The following has been cross-posted at The New Republic’s Citizen Cohn.
During debate over and since passage of the Affordable Care Act (ACA), there has been some concern over whether the individual and employer mandate provisions will work. Will employers drop coverage in large numbers once their workers can purchase insurance through exchanges? Will enough individuals game the system–purchasing insurance only when sick–to destabilize those exchanges? If the Massachusetts experience is any guide, the answer to both questions is “no.”

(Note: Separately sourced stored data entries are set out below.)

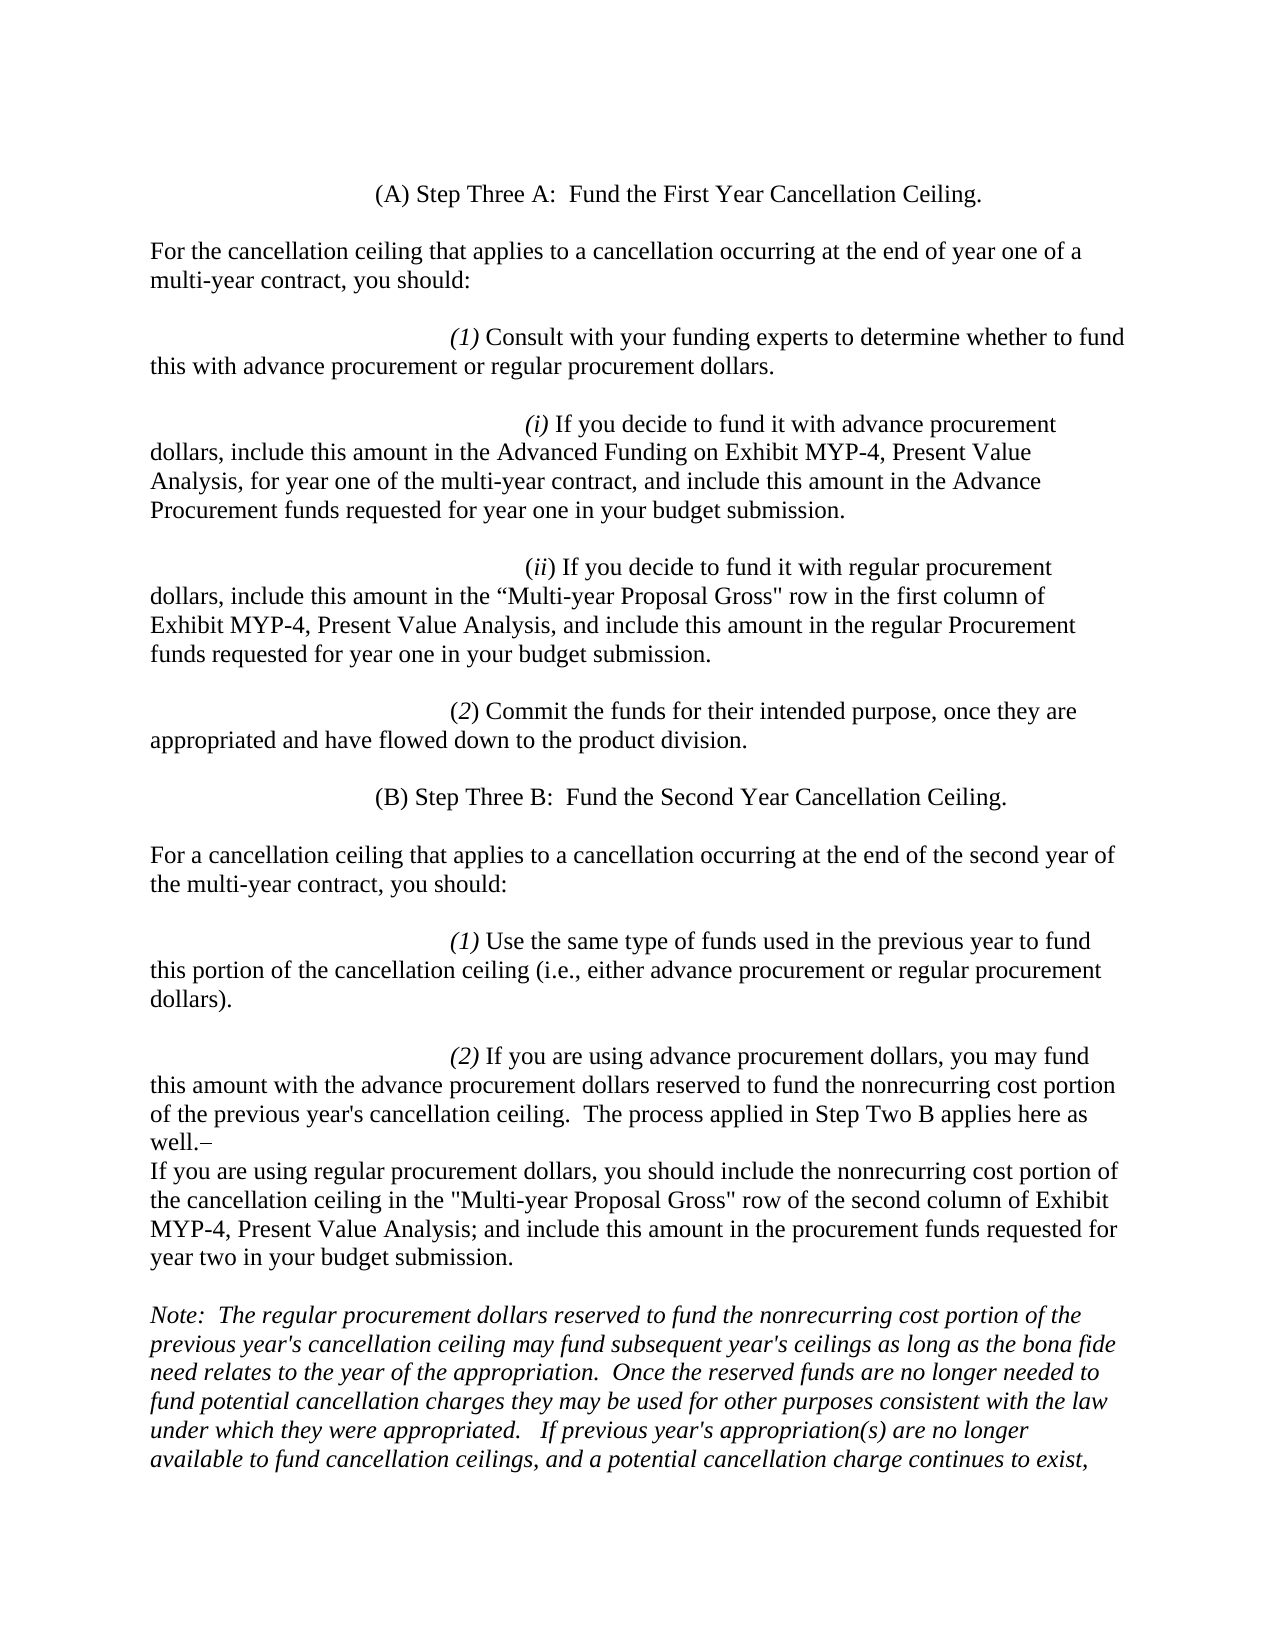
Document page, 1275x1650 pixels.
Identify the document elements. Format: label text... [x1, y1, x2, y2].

text For the cancellation ceiling that applies to a cancellation occurring at the end of year one of a multi-year contract, you should: [150, 236, 1125, 294]
text (i) If you decide to fund it with advance procurement dollars, include this amount in the Advanced Funding on Exhibit MYP-4, Present Value Analysis, for year one of the multi-year contract, and include this amount in the Advance Procurement funds requested for year one in your budget submission. [150, 409, 1125, 524]
text (A) Step Three A: Fund the First Year Cancellation Ceiling. [300, 179, 1125, 207]
text If you are using regular procurement dollars, you should include the nonrecurring cost portion of the cancellation ceiling in the "Multi-year Proposal Gross" row of the second column of Exhibit MYP-4, Present Value Analysis; and include this amount in the procurement funds requested for year two in your budget submission. [150, 1156, 1125, 1271]
text For a cancellation ceiling that applies to a cancellation occurring at the end of the second year of the multi-year contract, you should: [150, 840, 1125, 897]
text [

At first glance one might think the ACA’s and Massachusetts’ mandates wouldn’t work because the penalties for noncompliance are low. For example, the employer mandate in Massachusetts has a very weak penalty, just $295 per employee per year, far below health insurance premiums and the ACA’s penalty. But employers have not been dropping coverage in Massachusetts. In their recent NBER paper, Colla, Dow, and Dube summarize the relevant empirical findings:
Based on a pre-post comparison from a Massachusetts household survey, Long and Masi (2008) found no evidence of dropped coverage or restricted eligibility, and no major changes in the scope of benefits, network of providers, cost to employees or quality of available care under health plans. They also found that employer sponsored coverage had expanded due to increased take up among employees. Gabel and colleagues surveyed Massachusetts employers, finding that the percentage of firms with 3 or more employees offering health benefits increased from 73 to 79 percent, that there was an increase in firms offering Section 125 plans, and that Massachusetts employers were less likely than other US firms to terminate coverage or restrict eligibility (Gabel et al. 2008, Gabel, Whitmore, Pickreign 2007). Furthermore, evidence from Massachusetts indicates that despite concerns about potential crowd out from new public options (Cutler and Gruber 1996, Gruber and Simon 2008), there was actually an expansion in private coverage. (© 2010 by Carrie Hoverman Colla, William H. Dow, and Arindrajit Dube.)

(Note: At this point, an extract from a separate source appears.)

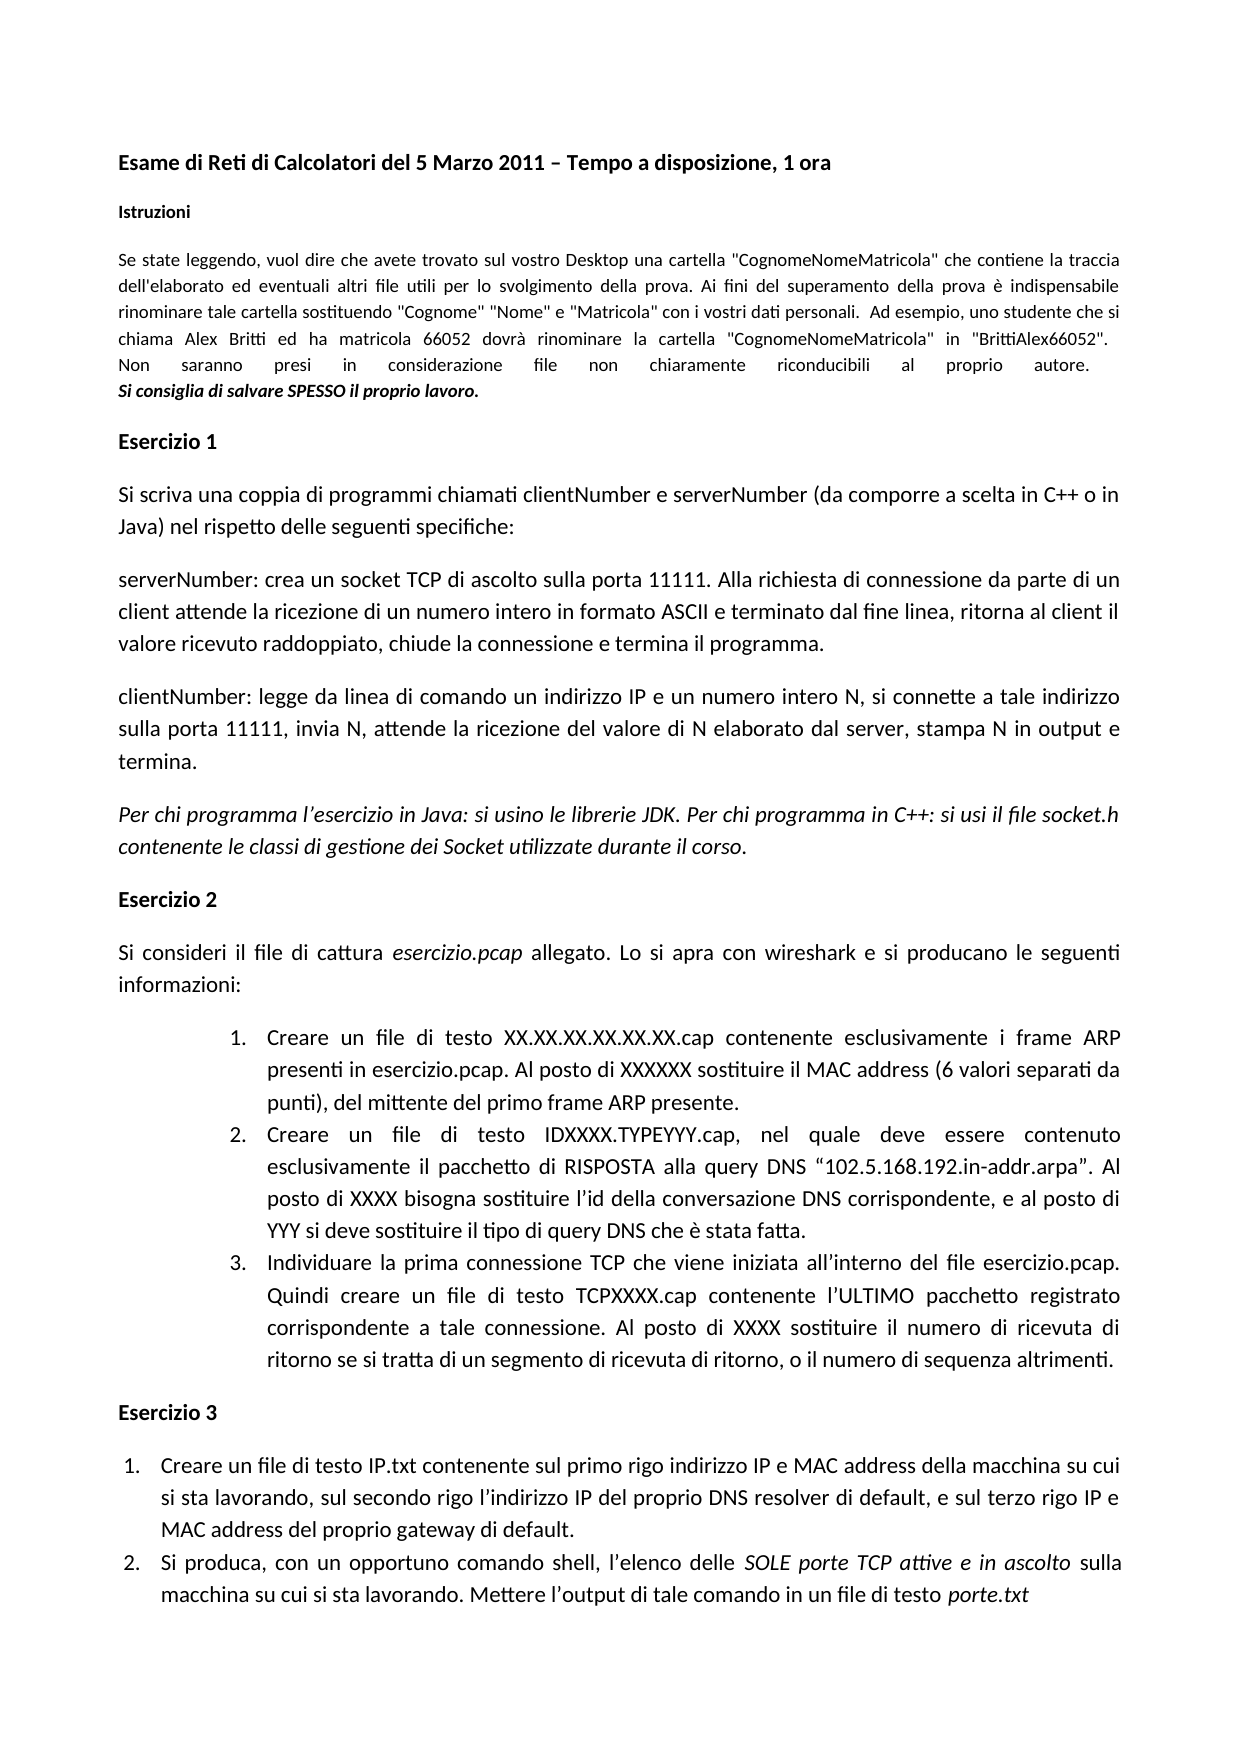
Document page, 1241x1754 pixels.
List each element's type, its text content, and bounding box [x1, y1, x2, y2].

Despite apparent incentives to the contrary, employer-based coverage is alive and well in the Bay State.
Turns out the individual mandate is working fine too. Although there are individuals gaming the system in Massachusetts—by waiting to purchase insurance until they need it–the overall coverage rate is high (about 96% insured) and the associated degree of adverse selection is very low (meaning insurers are able to cover medical costs with premium dollars, a necessary condition for a stable market).
In a recent report released by the Massachusetts Division of Insurance, actuaries estimated that part-year insurance purchasing in Massachusetts’ combined individual and small group market increased premiums by 0.5 percent to 1.5 percent. Based on an average individual premium in Massachusetts of about $5,000 per year, that translates into an annual premium increase of $25 to $75, far too low to have a major impact on the market. Insurance companies can pass that level of premium increase on to consumers without many of them dropping coverage.

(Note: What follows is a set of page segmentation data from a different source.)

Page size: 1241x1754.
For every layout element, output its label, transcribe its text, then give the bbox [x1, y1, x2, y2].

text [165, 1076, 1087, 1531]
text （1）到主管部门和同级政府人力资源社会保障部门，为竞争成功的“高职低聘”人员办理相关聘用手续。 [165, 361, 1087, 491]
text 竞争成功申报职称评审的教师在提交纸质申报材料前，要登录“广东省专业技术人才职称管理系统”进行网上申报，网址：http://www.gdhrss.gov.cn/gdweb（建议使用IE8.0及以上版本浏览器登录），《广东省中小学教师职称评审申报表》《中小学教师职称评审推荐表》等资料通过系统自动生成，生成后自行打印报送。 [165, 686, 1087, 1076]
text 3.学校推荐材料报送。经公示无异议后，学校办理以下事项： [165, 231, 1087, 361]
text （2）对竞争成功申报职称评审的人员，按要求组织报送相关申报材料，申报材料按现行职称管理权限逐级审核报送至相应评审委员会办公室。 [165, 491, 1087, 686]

Thus, there is reason to think gaming won’t be an issue with the national individual mandate. First, the ACA’s penalties for lack of compliance with the mandate are actually higher than Massachusetts‘. Second, exchanges will have open enrollment periods, which don’t exist for the Massachusetts version of an exchange right now. Restricting the enrollment decision to a once-per-year event reduces the ability for individuals to time coverage to coincide with illness. There are, of course, differences between Massachusetts and other states that may cause results to vary.
Note that I am not saying that everything about the health care system in Massachusetts is wonderful. The Bay State still has a health care cost problem and no agreed upon solution to it, for example. Nevertheless, the individual and employer mandates are functioning as designed in Massachusetts, even with lower penalties than will exist under the ACA. That should give us hope that they can work well elsewhere, though it doesn’t guarantee that they will.